Immunotherapy-associated cardiovascular toxicities: insights from preclinical and clinical studies

Abstract

Immune checkpoint inhibitors (ICIs) have become a widely accepted and effective treatment for various types of solid tumors. Recent studies suggest that cardiovascular immune-related adverse events (irAEs) specifically have an incidence rate ranging from 1.14% to more than 5%. Myocarditis is the most common observed cardiovascular irAE. Others include arrhythmias, pericardial diseases, vasculitis, and a condition resembling takotsubo cardiomyopathy.
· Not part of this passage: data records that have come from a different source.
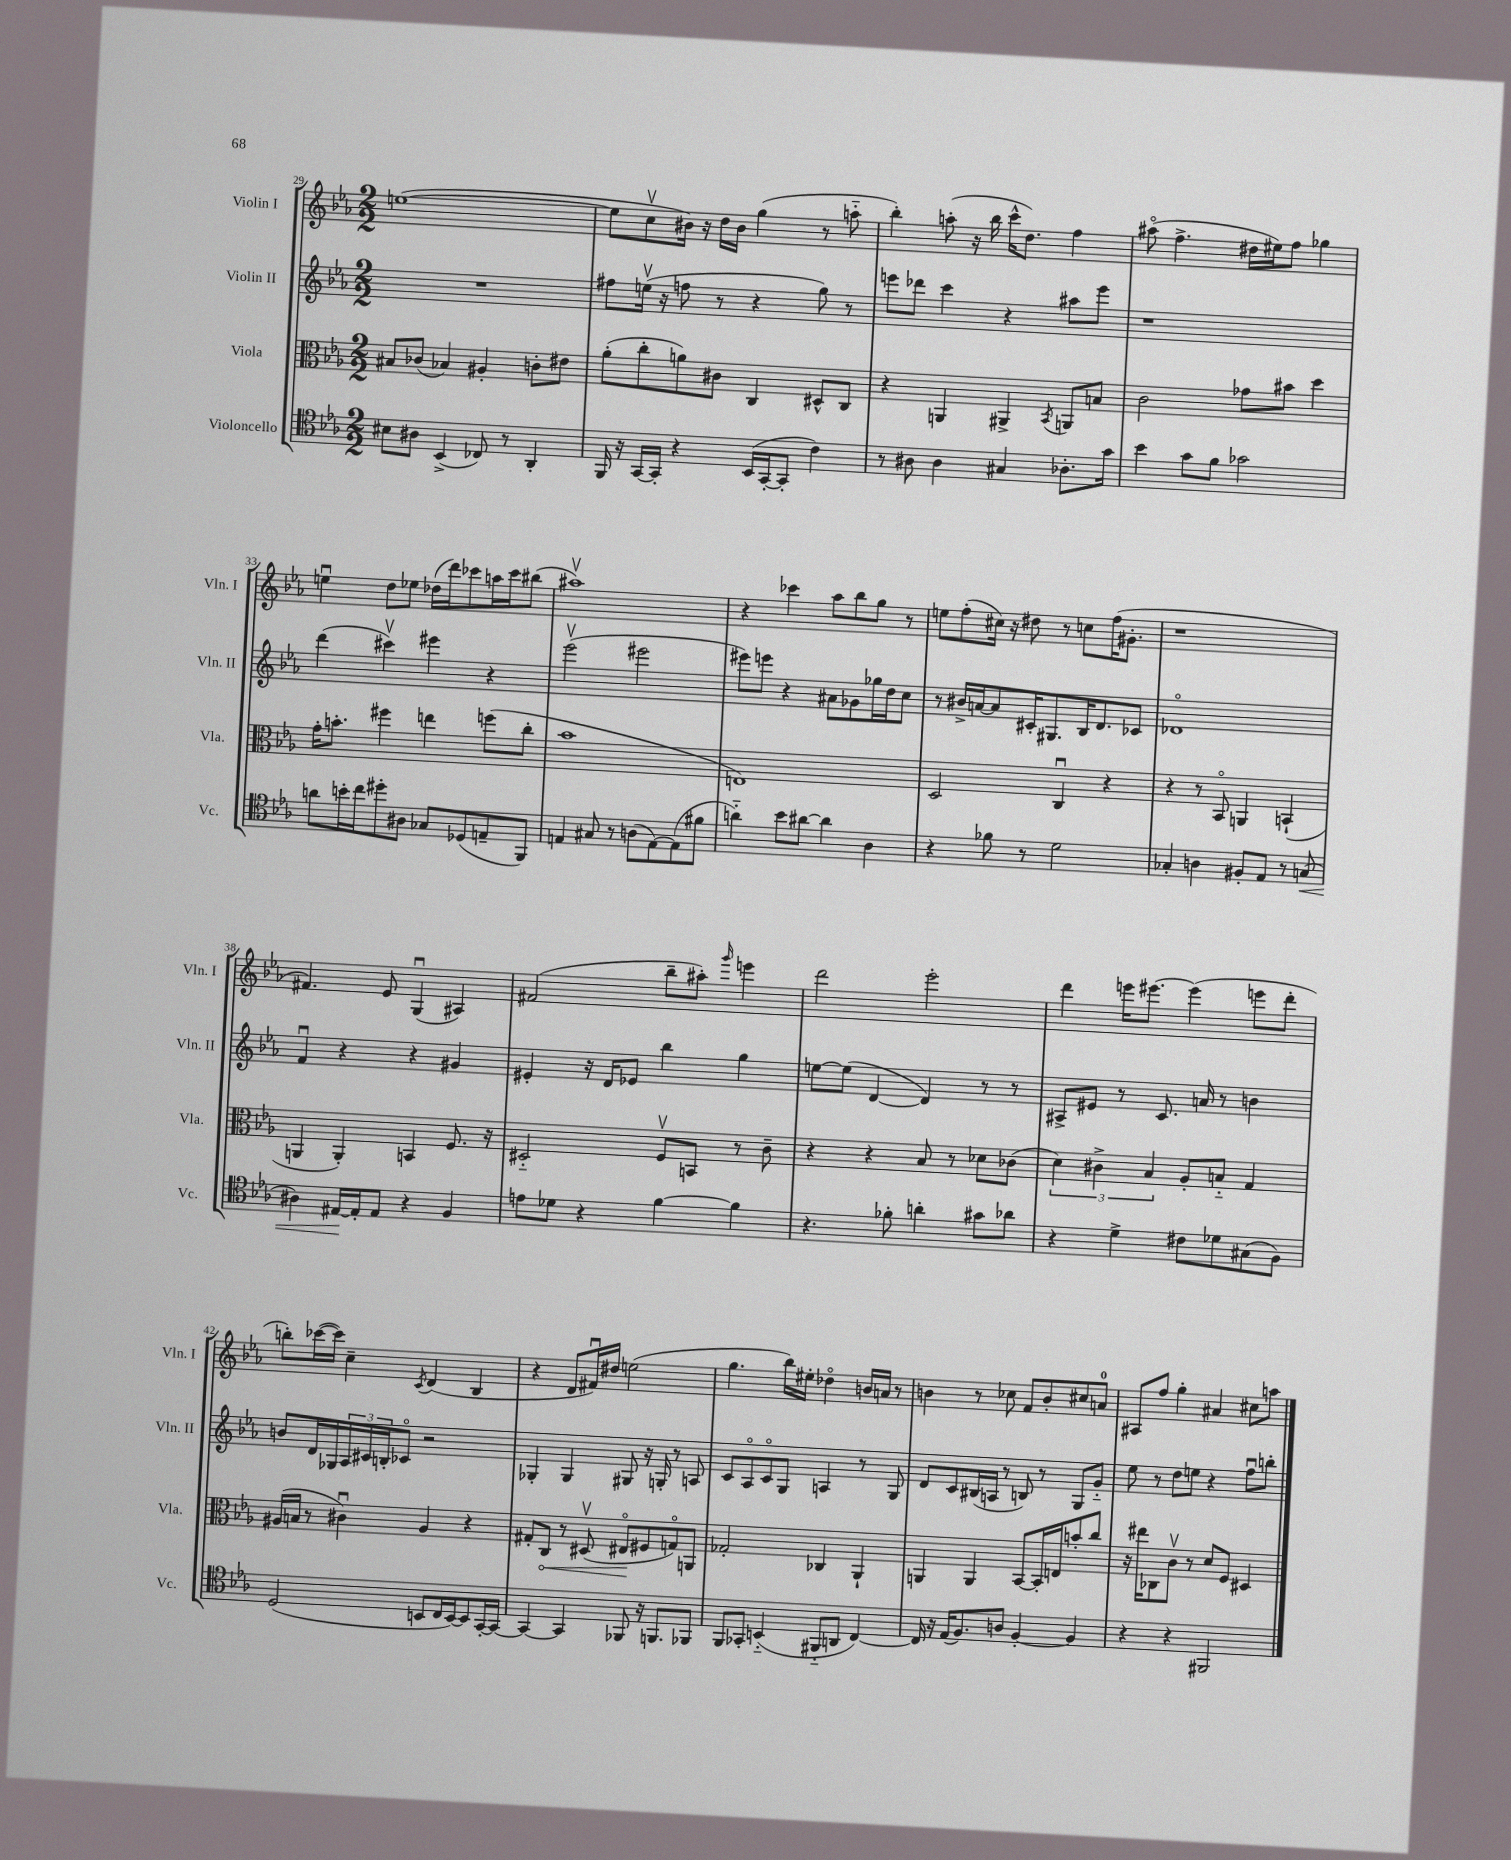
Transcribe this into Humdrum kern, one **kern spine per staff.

**kern	**dynam	**kern	**dynam	**kern	**kern
*part4	*part4	*part3	*part3	*part2	*part1
*staff4	*staff4	*staff3	*staff3	*staff2	*staff1
*I"Violoncello	*	*I"Viola	*	*I"Violin II	*I"Violin I
*I'Vc.	*	*I'Vla.	*	*I'Vln. II	*I'Vln. I
*clefC4	*	*clefC3	*	*clefG2	*clefG2
*k[b-e-a-]	*	*k[b-e-a-]	*	*k[b-e-a-]	*k[b-e-a-]
*M2/2	*	*M2/2	*	*M2/2	*M2/2
=29	=29	=29	=29	=29	=29
8B#X\L	.	8B#X/L	.	1r	([1een
8A#X\J	.	(8c-X/J	.	.	.
(4BB-^/	.	4B-X/)	.	.	.
8C-X/)	.	4A#X'/	.	.	.
8r	.	.	.	.	.
4AA-'/	.	8cn'\L	.	.	.
.	.	8e#X\J	.	.	.
=30	=30	=30	=30	=30	=30
16FF/	.	(8a-'\L	.	8ff#X\L	8ee\L]
16r	.	.	.	.	.
[16GG/LL	.	8cc'\	.	(16eenv\Jk	8ccv\
16GG'/JJ]	.	.	.	16r	.
4r	.	8an\)	.	8ffn\	16b#X\Jk)
.	.	.	.	.	16r
.	.	8c#X\J	.	8r	16dd\LL
.	.	.	.	.	16b#\JJ
(16BB-/LL	.	4C/	.	4r	(4gg\
[16GG'/J	.	.	.	.	.
8GG'/J]	.	.	.	.	.
4c\)	.	8D#X^^/L	.	8gg\)	8r
.	.	8C/J	.	8r	8aan\
=31	=31	=31	=31	=31	=31
8r	.	4r	.	8eeen\L	4bb-'\)
8A#X\	.	.	.	8ddd-X\J	.
4A#\	.	4AAn/	.	4ccc\	(8aan'\
.	.	.	.	.	16r
.	.	.	.	.	16bb-\
4G#X/	.	4AA#X^/	.	4r	16ccc^^\KL
.	.	.	.	.	8.dd\J)
.	.	8qBB-/	.	.	.
8.A-X'\L	.	8AAn/L	.	8aa#X\L	4ff\
.	.	8Bn/J	.	8eee\J	.
16g\Jk	.	.	.	.	.
=32	=32	=32	=32	=32	=32
4b-\	.	2c\	.	1r	(8aa#X\
.	.	.	.	.	4.ff^\
8g\L	.	.	.	.	.
8f\J	.	.	.	.	.
2g-X\	.	8g-X\L	.	.	16dd#X\LL
.	.	.	.	.	16ee#X\J)
.	.	8b#X\J	.	.	8ff\J
.	.	4dd\	.	.	4gg-X\
!!LO:LB:g=z
=33	=33	=33	=33	=33	=33
8an\L	.	16g'\KL	.	(4ddd\	4eenu\
.	.	8.bn'\J	.	.	.
16bn'\L	.	.	.	.	.
16cc\J	.	.	.	.	.
8dd#X'\	.	4ff#X\	.	4ccc#Xv\)	8dd\L
8A#X\J	.	.	.	.	8ee-X\J
8G-X/L	.	4een\	.	4eee#X\	(16dd-X\LL
.	.	.	.	.	16ddd\J)
(8D-X/	.	.	.	.	8ccc-X\
8En~/	.	(8ffn\L	.	4r	16aan\L
.	.	.	.	.	16ccc-\J
8FF/J)	.	8cc'\J	.	.	(8bb#X\J
=34	=34	=34	=34	=34	=34
4En/	.	1b-	.	(2eee-v\	1aa#Xv)
8G#X/	.	.	.	.	.
8r	.	.	.	.	.
(8An\L	.	.	.	2eee#X\	.
[8E\)	.	.	.	.	.
(8E\]	.	.	.	.	.
8f#X\J	.	.	.	.	.
=35	=35	=35	=35	=35	=35
4an\)	.	1En)	.	8eee#X\L)	4r
.	.	.	.	8eeen\J	.
8b-\L	.	.	.	4r	4ccc-X\
[8a#X\J	.	.	.	.	.
4a#\]	.	.	.	8a#X\L	8aa-\L
.	.	.	.	8g-X\	8bb-\
4A-\	.	.	.	16gg-X\L	8gg\J
.	.	.	.	16dd\J	.
.	.	.	.	8cc\J	8r
=36	=36	=36	=36	=36	=36
4r	.	2D/	.	8r	8een\L
.	.	.	.	16b#X^/LL	(8ff'\
.	.	.	.	[16an/J	.
8f-X\	.	.	.	8a/]	16cc#X\Jk)
.	.	.	.	.	16r
8r	.	.	.	16c#X'/K	8dd#X\
.	.	.	.	8.G#X/	.
2d\	.	4Cu/	.	.	8r
.	.	.	.	16B-/K	8ccn\L
.	.	.	.	8.d/	.
.	.	4r	.	.	(16ff\K
.	.	.	.	.	8.g#X'\J
.	.	.	.	8c-X/J	.
=37	=37	=37	=37	=37	=37
4G-X'/	.	4r	.	1d-X	1r
4An\	.	8r	.	.	.
.	.	8BB-/	.	.	.
8F#X'/L	.	4AAn/	.	.	.
8E-/J	.	.	.	.	.
8r	.	(4BBn`/	.	.	.
!	!LO:HP:b	!	!	!	!
(8Gn/	<	.	.	.	.
!!LO:LB:g=z
=38	=38	=38	=38	=38	=38
4A#X\)	.	4AAn/	.	4fu/	4.f#X/)
[16E#X/LL	.	4AA'/)	.	4r	.
16E#'/J]	[	.	.	.	.
8E#/J	.	.	.	.	8e-/
4r	.	4BBn/	.	4r	(4Gu/
4F/	.	8.F/	.	4g#X/	4A#X/)
.	.	16r	.	.	.
=39	=39	=39	=39	=39	=39
8en\L	.	2D#X/	.	4e#X'/	(2f#X/
8d-X\J	.	.	.	.	.
4r	.	.	.	16r	.
.	.	.	.	16d/KL	.
.	.	.	.	8e-X/J	.
[4f\	.	8Fv/L	.	4bb-\	8bb-~\L
.	.	8BBn/J	.	.	8aa#X'\J)
.	.	.	.	.	16qqggg/
4f\]	.	8r	.	4gg\	4eeen\
.	.	8c~\	.	.	.
=40	=40	=40	=40	=40	=40
4.r	.	4r	.	[8een\L	2ddd\
.	.	.	.	(8ee\J]	.
.	.	4r	.	[4d/	.
8f-X'\	.	.	.	.	.
4an'\	.	8B-/	.	4d/])	2eee-'\
.	.	8r	.	.	.
8g#X\L	.	8d-X\L	.	8r	.
8a-X\J	.	(8c-X\J	.	8r	.
=41	=41	=41	=41	=41	=41
4r	.	6d\)	.	8A#X^/L	4ddd\
.	.	.	.	8e#X/J	.
.	.	6c#X^\	.	.	.
4d^\	.	.	.	8r	16eeen\KL
.	.	.	.	.	[8.eee#X\J
.	.	6B-/	.	.	.
.	.	.	.	8.c/	.
8c#X\L	.	8A-'/L	.	.	(4eee#\]
.	.	.	.	16an/	.
8d-X\	.	8Bn/J	.	8r	.
(8G#X\	.	4G/	.	4bn\	8eeen\L
8F\J)	.	.	.	.	8ddd'\J
!!LO:LB:g=z
=42	=42	=42	=42	=42	=42
(2D/	.	(16A#X/LL	.	8bn/L	8bbn'\L)
.	.	16Bn/JJ	.	.	.
.	.	8r	.	16d/L	([16ccc-X\L
.	.	.	.	16G-X/	16ccc-\JJ])
.	.	4c#Xu\)	.	24A-/	4cc~\
.	.	.	.	24c#X/	.
.	.	.	.	24Bn'/J	.
.	.	.	.	8c-X/J	.
.	.	.	.	.	8qc/
8BBn/L	.	4A#/	.	2r	(4d/
16C/L	.	.	.	.	.
[16BB/J)	.	.	.	.	.
8BB/]	.	4r	.	.	4B-/
[16GG'/L	.	.	.	.	.
16GG/JJ_	.	.	.	.	.
=43	=43	=43	=43	=43	=43
4GG/_	.	8G#X'/L	.	4G-X'/	4r
!	!	!	!LO:HP:b	!	!
.	.	8C/J	<	.	.
4GG/]	.	8r	.	4G-/	8d/L
.	.	(8D#Xv/	.	.	16f#Xu/L)
.	.	.	.	.	16dd#X/JJ
8FF-X/	.	8E#X/L	.	8G#X/	(2een\
16r	.	8F#X/	[	16r	.
8.FFn/L	.	.	.	16Gn'/	.
.	.	8Gn/)	.	8r	.
8FF-X/J	.	8AAn/J	.	8An/	.
=44	=44	=44	=44	=44	=44
8FF/L	.	2G-X'/	.	8c/L	4.gg\
8GG-X'/J	.	.	.	8A-/	.
(4BBn/	.	.	.	8c/	.
.	.	.	.	8G/J	16bb-\LL)
.	.	.	.	.	16ee#X'\JJ
8FF#X/L	.	4C-X/	.	4An/	4dd-X\
8AAn/J	.	.	.	.	.
[4C/)	.	4AA-`/	.	8r	16bn/LL
.	.	.	.	.	16an/JJ
.	.	.	.	8G/	8r
=45	=45	=45	=45	=45	=45
16C/]	.	4AAn/	.	8d/L	4bn\
16r	.	.	.	.	.
(16E-/KL	.	.	.	8c/	.
8.F/)	.	.	.	.	.
.	.	4AA/	.	(16B#X/L	8r
.	.	.	.	16An/JJ	.
8An/J	.	.	.	8r	8cc-X\
[4F'/	.	[8BB-/L	.	8Bn/)	8f/L
.	.	16BB-'/L]	.	8r	8b'/
.	.	16En/J	.	.	.
4F/]	.	8bn'/	.	8G/L	8cc#X/
.	.	8cc/J	.	8g/J	8an/J
=46	=46	=46	=46	=46	=46
4r	.	16r	.	8ee-\	8A#X/L
.	.	16ee#X\KL	.	.	.
.	.	8C-X\	.	8r	8ff/J
4r	.	8cv\J	.	8dd\L	4gg'\
.	.	8r	.	8een\J	.
2FF#X/	.	8d/L	.	4r	4a#X/
.	.	8F/J	.	.	.
.	.	4D#X/	.	8ffu\L	8cc#X\L
.	.	.	.	8bbn'\J	8aan\J
==	==	==	==	==	==
*-	*-	*-	*-	*-	*-
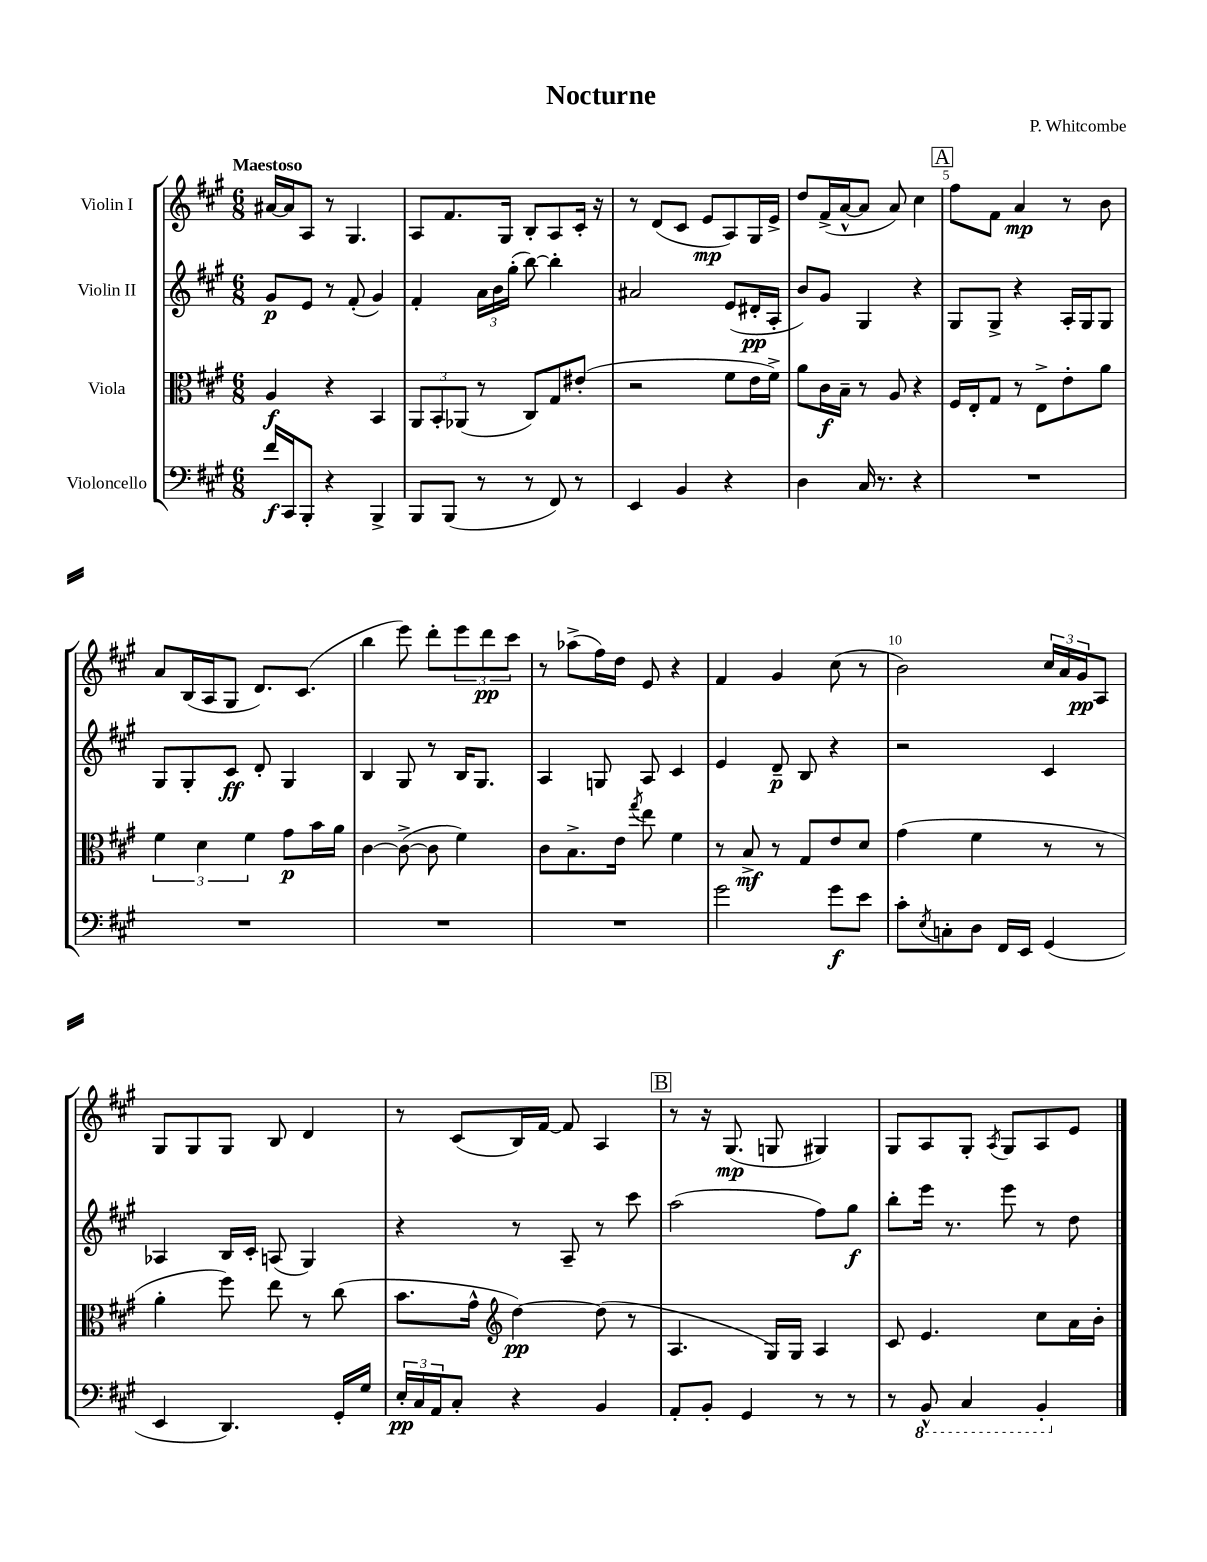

Programmed cell death-1 (PD-1)/programmed cell death ligand-1 (PD-L1) pathway, cytotoxic T-lymphocyte antigen-4 (CTLA-4) pathway, and the recently discovered lymphocyte-activation gene 3 (LAG-3) pathway, play a critical role in boosting the body’s natural immune response against cancer cells. While ICIs offer significant benefits in terms of augmenting immune function, they can also give rise to unwanted inflammatory side effects known as irAEs. The occurrence of irAEs can vary in severity, ranging from mild to severe, and can impact the overall clinical efficacy of these agents. This review aims to summarize the underlying mechanisms of cardiovascular irAE from both preclinical and clinical studies for a better understanding of cardiovascular irAE in clinical application.